• WHAT YOU HAVE TO DO:
Images stay out. Everything else in the records is repeated exactly.

• DATA FOR THE TASK:
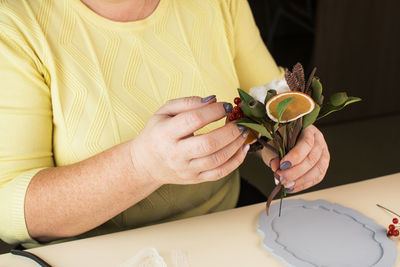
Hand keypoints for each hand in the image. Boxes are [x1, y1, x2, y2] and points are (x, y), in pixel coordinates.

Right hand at [130, 96, 249, 185]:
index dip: (214, 111)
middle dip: (230, 131)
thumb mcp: (164, 111)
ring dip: (236, 145)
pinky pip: (220, 173)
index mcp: (166, 133)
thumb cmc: (158, 132)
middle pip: (208, 144)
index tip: (226, 105)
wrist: (146, 163)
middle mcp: (176, 154)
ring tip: (244, 132)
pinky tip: (243, 148)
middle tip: (241, 121)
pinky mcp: (195, 179)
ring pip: (217, 160)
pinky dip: (236, 161)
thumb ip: (188, 102)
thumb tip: (214, 100)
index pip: (194, 120)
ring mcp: (186, 169)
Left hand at [263, 125, 329, 192]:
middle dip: (295, 172)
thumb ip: (273, 153)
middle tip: (281, 178)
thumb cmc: (281, 139)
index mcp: (308, 130)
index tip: (282, 166)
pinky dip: (304, 185)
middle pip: (312, 158)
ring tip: (286, 185)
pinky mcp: (322, 166)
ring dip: (301, 180)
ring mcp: (323, 154)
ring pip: (318, 170)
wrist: (285, 140)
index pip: (306, 143)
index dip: (295, 156)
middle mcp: (319, 141)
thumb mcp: (273, 143)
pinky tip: (292, 187)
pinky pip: (317, 178)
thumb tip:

• TASK RESULT:
Hand keypoints for each hand in the image. Boxes are [x1, y1, x2, y2] and points are (x, y), in pixel coordinates.

Right hand at [130, 96, 249, 185]:
index dip: (214, 111)
middle dip: (230, 131)
thumb mcp: (164, 111)
ring dip: (236, 145)
pinky pip: (220, 173)
index mcp: (166, 133)
thumb cmc: (158, 132)
middle pip: (208, 144)
index tip: (226, 105)
wrist: (146, 163)
middle mcp: (176, 154)
ring tip: (244, 132)
pinky tip: (243, 148)
middle tip: (241, 121)
pinky mcp: (195, 179)
ring pip: (217, 160)
pinky dip: (236, 161)
thumb ip: (188, 102)
thumb tip: (214, 100)
index pip: (194, 120)
ring mcp: (186, 169)
Left hand at [263, 125, 329, 192]:
middle dip: (295, 172)
thumb ip: (273, 153)
middle tip: (281, 178)
thumb cmc: (281, 139)
index mcp: (308, 130)
index tip: (282, 166)
pinky dip: (304, 185)
middle pip: (312, 158)
ring tip: (286, 185)
pinky mcp: (322, 166)
ring dip: (301, 180)
ring mcp: (323, 154)
ring pip: (318, 170)
wrist: (285, 140)
index pip: (306, 143)
index dip: (295, 156)
middle mcp: (319, 141)
thumb mcp: (273, 143)
pinky tip: (292, 187)
pinky pip: (317, 178)
thumb tip:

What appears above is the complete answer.